Este es un problema que atraviesa fronteras, que toca el núcleo mismo de lo que somos. Y no se va a resolver con un tuit de Elon Musk ni con una nueva startup prometiendo “IA ética” mientras busca inversores.
No se trata de odiar a los empresarios ni de negar la innovación. La iniciativa privada es clave, y sus logros son impresionantes. Incluso la IA. Pero su naturaleza y su función pasan por otro lado. La lógica del mercado responde a la competencia, a la utilidad, a la búsqueda de rentabilidad. Y eso está bien. Pero este no es un problema que se pueda resolver con esa lógica. Le pese a quien le pese.
Porque acá no se trata de quién lanza la IA más poderosa, ni de quién optimiza mejor sus algoritmos. Se trata de quién se hace responsable del futuro.
Y ese rol le corresponde a la política.
Quiero creer que estamos a tiempo. Todavía podemos poner límites antes de que sea irreversible.
Podemos hacer que la IA siga siendo una herramienta en lugar de un destino. Podemos exigir regulaciones que protejan la autonomía humana, que no dejen el futuro en manos de corporaciones cuyo único objetivo es la expansión tecnológica sin freno. Podemos decidir que no queremos vivir en un mundo donde la única opción sea la que nos da un algoritmo. Podemos regular las adicciones que provocan las redes sociales y hoy son la principal causa de ansiedad y depresión en nuestra generación.

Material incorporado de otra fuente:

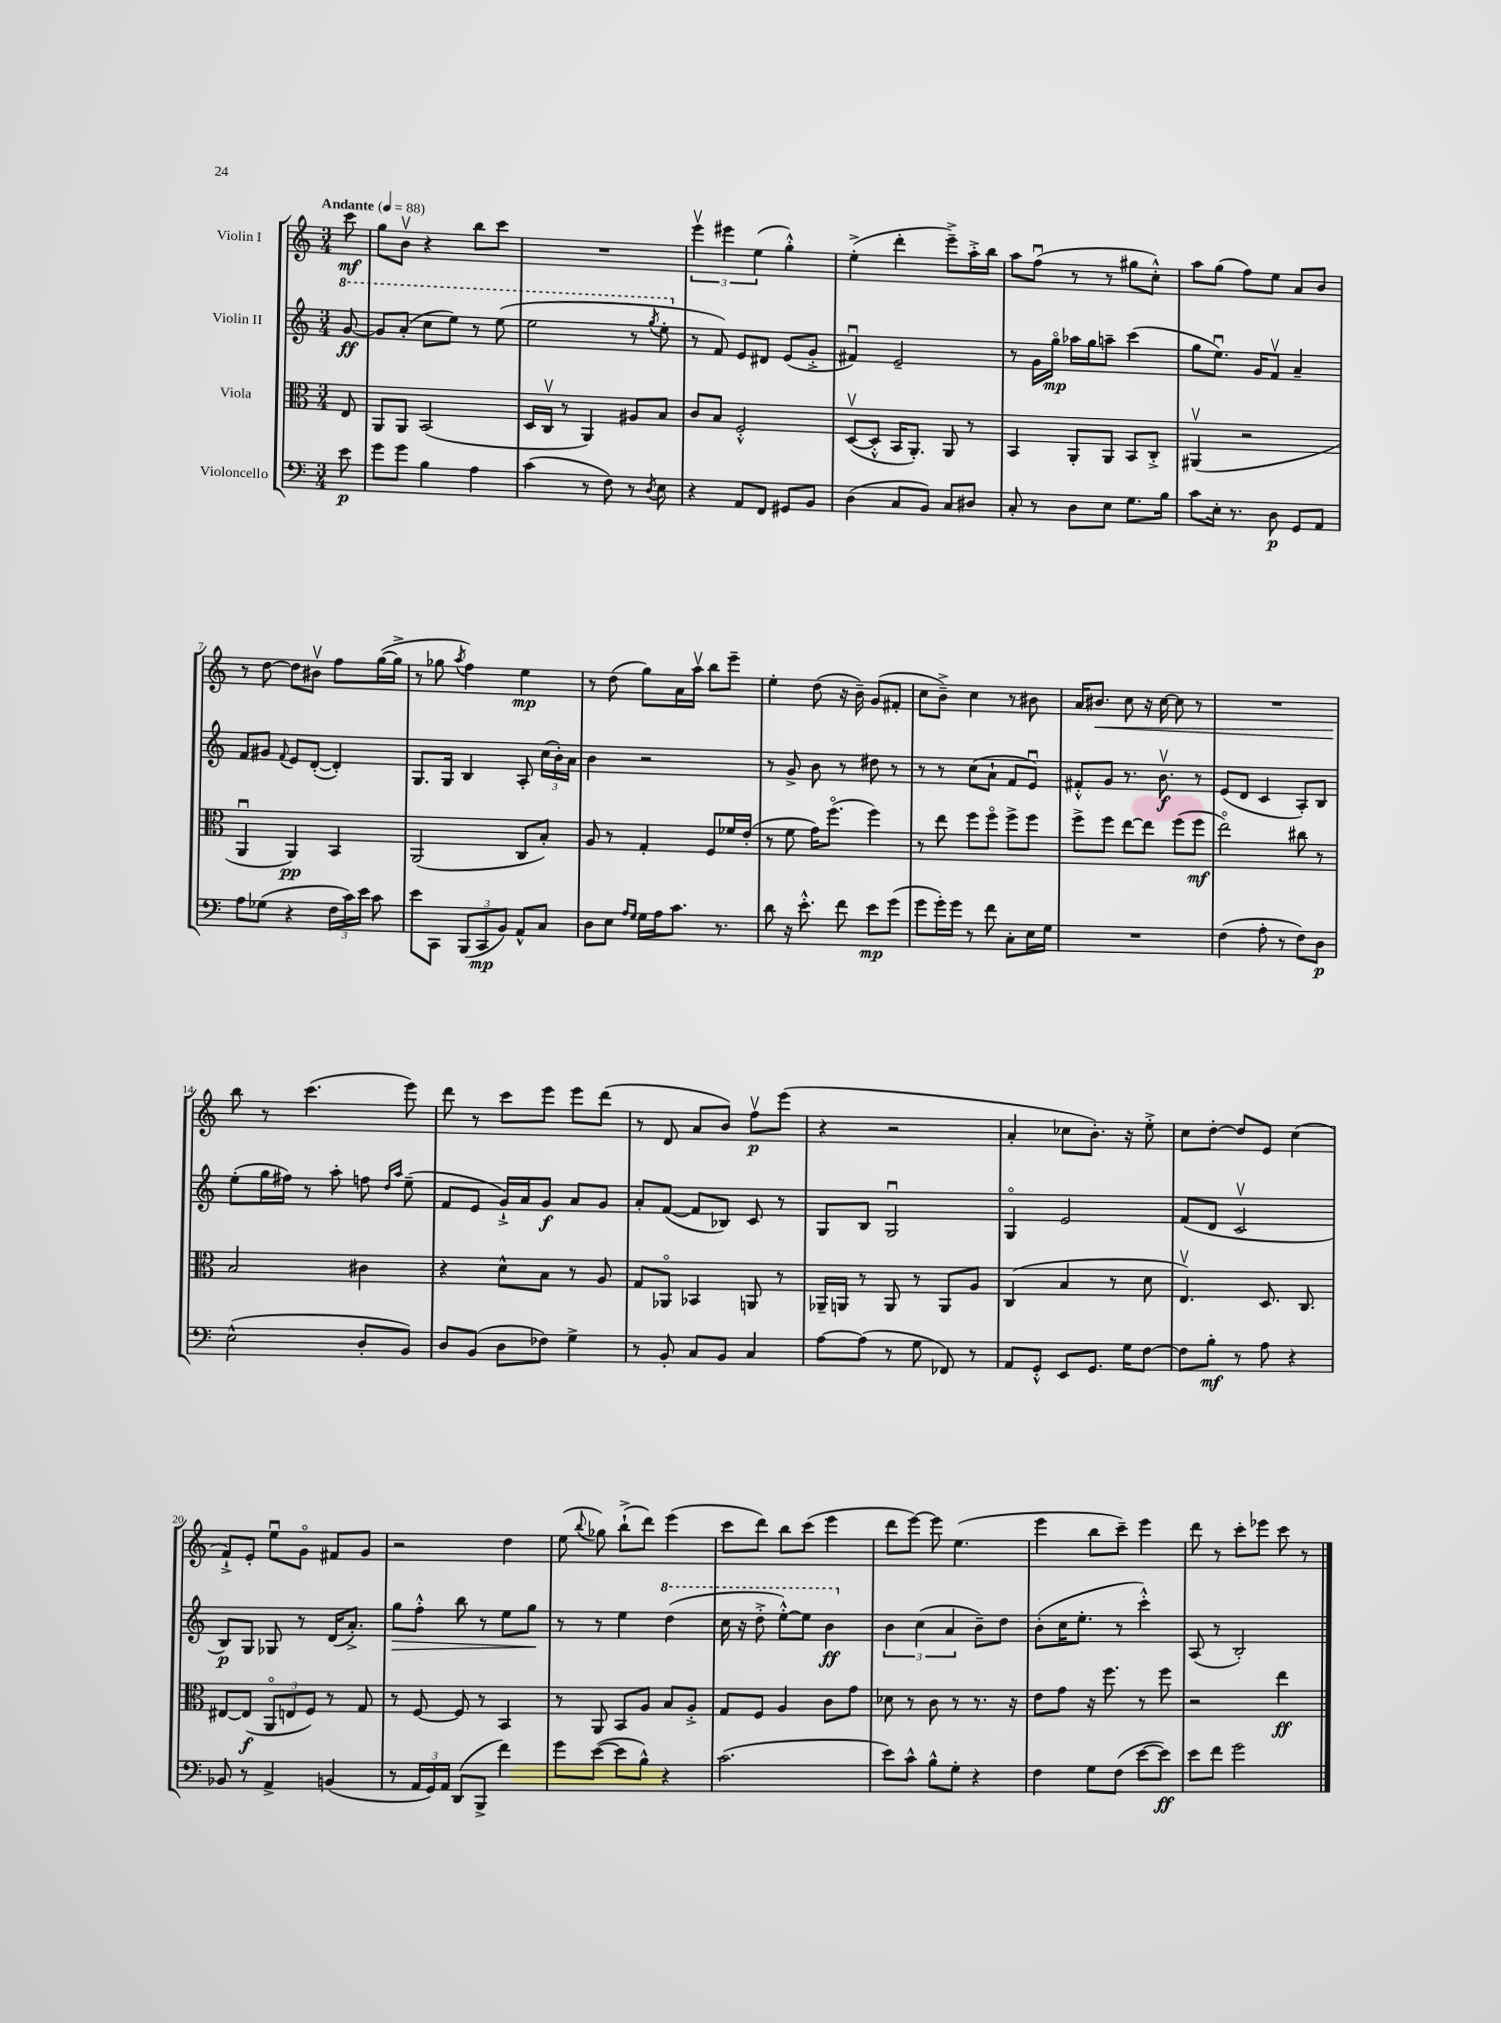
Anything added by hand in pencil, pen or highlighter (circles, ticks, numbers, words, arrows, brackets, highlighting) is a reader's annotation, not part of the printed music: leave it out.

No se trata de frenar la innovación. Se trata de humanizarla. De asegurarnos de que no nos convirtamos en engranajes de un sistema que ni siquiera entendemos.
Porque me animo a decir que la inteligencia artificial es la creación más poderosa que la humanidad haya hecho. Y justamente por eso, no podemos permitirnos el lujo de cederle el control sin pensar.
Si no hacemos nada, dentro de unos años, quizás ya no haya nadie que recuerde lo que estamos perdiendo.
Estas son las cosas que me gustaría escuchar en los canales de televisión, en las redes sociales, en el Congreso. Que estas sean las discusiones que ocupen nuestro tiempo, que se debatan en las universidades, en las plazas, en nuestras casas. Porque mientras perdemos tiempo en peleas estériles, en slogans vacíos, en debates que no llevan a ninguna parte, el mundo está cambiando y MUCHO. ¿Qué hacemos en este mundo con las escuelas, si la IA ya responde mejor que los docentes y la información es infitina? ¿Qué hacemos con los Estados, si la política sigue funcionando con estructuras del siglo XX mientras el poder real lo tienen las corporaciones tecnológicas? ¿Qué hacemos con la salud mental, cuando las redes nos bombardean con dopamina a cada segundo y nos convierten en adictos a estímulos diseñados para mantenernos atrapados? Estas son las preguntas que importan. Estas son las discusiones que tenemos que empezar a dar.
No dejemos de conversar. No dejemos de pensar.